If you’ve ever questioned a man’s sexuality, then I’ve had a crush on him.

No doubt. There is not question about it. I love my men feminine.

“I’m never going to have grandchildren because you like gay guys.” –my father

Ryan Seacrest? Oh, yes.

Derek Hough? Hello.

One Direction? All of them. Yes, give them to me.

Seth Meyers? What is up.

Scott Disick and his tinted moisturizer? I’m not mad.

Nothing gets me more hot and bothered than a man who doesn’t know how to change a tire or unclog a sink.

And it doesn’t help that my gaydar is really off. Like, really off.

“I met the cutest guy today!” –me

“Oh, yeah? What was his boyfriend’s name?” –my father

And usually my father isn’t wrong. I will be having a conversation with a man centered around things that should be warning signs, like my outfit or what Lindsay Lohan did last night, and then someone will kindly whisper in my ear, “Paige, he’s gay.”

“You like them a little light in the loafers.” –my father

LIKE, WHY. Why do bad things happen to good girls who like her men slightly feminine?

And even if in the off- and beautiful-chance that they’re not gay, everyone still thinks they are.

I.E. Daniel Tosh, Daniel Tosh, Daniel Tosh. There’s not a day that goes by where I’m not defending Daniel and his OBVIOUS love for women.

[Recorded data]
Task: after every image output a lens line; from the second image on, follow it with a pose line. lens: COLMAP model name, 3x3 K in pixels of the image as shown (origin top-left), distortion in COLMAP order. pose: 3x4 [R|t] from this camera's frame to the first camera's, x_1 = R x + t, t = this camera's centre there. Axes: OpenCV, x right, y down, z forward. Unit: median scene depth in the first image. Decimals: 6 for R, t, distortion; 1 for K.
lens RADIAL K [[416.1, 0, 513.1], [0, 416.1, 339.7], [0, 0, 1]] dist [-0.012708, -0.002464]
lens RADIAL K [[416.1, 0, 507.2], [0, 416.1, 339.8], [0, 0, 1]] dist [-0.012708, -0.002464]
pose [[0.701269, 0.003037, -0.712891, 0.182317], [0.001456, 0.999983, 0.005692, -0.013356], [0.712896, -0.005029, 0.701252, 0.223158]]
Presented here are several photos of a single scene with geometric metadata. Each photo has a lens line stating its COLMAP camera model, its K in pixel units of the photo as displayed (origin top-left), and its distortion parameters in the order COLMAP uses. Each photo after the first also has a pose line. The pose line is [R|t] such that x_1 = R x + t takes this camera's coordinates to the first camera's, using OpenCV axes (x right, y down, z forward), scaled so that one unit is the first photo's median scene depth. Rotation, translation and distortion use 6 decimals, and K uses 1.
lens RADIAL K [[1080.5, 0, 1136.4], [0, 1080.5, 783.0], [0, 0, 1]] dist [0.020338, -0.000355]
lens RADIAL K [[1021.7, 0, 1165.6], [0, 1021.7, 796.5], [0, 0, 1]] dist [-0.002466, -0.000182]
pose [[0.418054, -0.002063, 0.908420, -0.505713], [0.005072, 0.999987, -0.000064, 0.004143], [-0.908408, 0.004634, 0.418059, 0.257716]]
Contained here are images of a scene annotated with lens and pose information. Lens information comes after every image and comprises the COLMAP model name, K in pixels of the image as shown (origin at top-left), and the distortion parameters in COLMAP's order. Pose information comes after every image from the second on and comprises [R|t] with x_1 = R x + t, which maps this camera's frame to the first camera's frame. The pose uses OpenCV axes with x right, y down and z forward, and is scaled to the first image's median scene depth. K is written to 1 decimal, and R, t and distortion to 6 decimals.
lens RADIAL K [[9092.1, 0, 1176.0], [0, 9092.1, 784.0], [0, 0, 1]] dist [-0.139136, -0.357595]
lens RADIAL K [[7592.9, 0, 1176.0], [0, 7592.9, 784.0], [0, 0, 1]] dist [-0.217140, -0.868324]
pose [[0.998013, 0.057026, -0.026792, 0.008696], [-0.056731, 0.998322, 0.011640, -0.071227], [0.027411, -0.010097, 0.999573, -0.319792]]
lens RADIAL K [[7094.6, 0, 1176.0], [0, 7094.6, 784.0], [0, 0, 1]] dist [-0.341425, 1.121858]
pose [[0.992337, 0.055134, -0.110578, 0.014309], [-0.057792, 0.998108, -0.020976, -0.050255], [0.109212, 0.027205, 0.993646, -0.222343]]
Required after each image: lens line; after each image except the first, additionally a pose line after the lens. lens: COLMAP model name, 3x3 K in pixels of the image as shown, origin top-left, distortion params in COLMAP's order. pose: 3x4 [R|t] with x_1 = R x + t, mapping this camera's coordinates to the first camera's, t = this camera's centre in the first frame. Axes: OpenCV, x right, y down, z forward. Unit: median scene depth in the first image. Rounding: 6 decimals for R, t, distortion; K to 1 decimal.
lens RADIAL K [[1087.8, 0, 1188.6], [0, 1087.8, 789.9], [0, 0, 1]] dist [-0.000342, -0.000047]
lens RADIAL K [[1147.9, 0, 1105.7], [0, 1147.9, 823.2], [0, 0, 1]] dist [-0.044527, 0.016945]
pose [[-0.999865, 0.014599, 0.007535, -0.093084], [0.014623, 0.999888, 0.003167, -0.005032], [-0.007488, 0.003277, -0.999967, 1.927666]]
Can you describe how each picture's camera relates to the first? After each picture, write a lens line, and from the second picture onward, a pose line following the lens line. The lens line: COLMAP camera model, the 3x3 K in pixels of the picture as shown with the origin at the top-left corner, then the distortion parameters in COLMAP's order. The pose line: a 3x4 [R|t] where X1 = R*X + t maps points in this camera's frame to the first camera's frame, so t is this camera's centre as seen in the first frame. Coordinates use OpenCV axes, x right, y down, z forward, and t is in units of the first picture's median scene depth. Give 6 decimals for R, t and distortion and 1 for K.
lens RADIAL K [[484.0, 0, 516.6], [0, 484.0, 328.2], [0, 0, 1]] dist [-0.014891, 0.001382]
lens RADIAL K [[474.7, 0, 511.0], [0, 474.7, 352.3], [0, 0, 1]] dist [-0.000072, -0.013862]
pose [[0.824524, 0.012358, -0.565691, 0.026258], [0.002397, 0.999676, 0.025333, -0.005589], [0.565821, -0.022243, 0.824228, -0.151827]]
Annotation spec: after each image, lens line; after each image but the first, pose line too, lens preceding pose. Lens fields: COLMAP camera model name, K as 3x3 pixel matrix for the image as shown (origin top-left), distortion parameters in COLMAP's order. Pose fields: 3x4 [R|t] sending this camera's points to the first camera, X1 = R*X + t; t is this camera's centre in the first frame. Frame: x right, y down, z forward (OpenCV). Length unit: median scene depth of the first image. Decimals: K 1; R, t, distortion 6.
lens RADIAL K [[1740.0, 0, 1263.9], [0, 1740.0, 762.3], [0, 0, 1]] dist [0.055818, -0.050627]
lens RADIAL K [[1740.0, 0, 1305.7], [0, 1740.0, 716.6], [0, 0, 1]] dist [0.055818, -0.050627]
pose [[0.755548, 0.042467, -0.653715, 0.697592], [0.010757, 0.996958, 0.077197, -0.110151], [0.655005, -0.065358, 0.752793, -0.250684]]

Task description:
Write what comes next in the post about having crushes on feminine men, picking up right after its last sentence.

Response area:
You know that episode of Sex and the City where they can’t decide if Charlotte’s love interest is a gay straight guy or a straight gay guy? THAT IS MY LIFE AND IT’S HARD. Do you even know what episode I’m talking about? Ugh, I found it on YouTube for you.

(Skip through the Miranda and her hairplugs boyfriend part.)

Have you ever seen the music video for Call Me Maybe? Watch it and sympathize with Carly and me.

The other night I was out with a few friends dancing and drinking (I should probably note that this bar was a gay bar). I laid eyes on the most gorgeous man who was a cross between Harry Styles and Nate Berkus.

My eyes began watering (my eyes always water when I see a really attractive male, so my first year of college was fun. “NO, I’m not crying, he’s just hot”).

ANYWAY, I went up to him and my exact words were, “I just want to tell you you’re the most gorgeous thing in this place.”

The sound that came out of his voice was like no other.

He sounded like a little girl.

I was like ok. If for a second I had forgotten that you aren’t into me and will never be into me, I know now.

You are gay and you will never love me, but I will love your forever. The entire night I just tried to dance next to him and look as good as him doing it because I loved him so much. But he instead kept dancing away from the strange, straight, white girl.

Feminine men, stop teasing me and just love me.

——————-

(Don’t forget, if you like what you read here, you can read more idiotic things at justpmsing.blogspot.com.)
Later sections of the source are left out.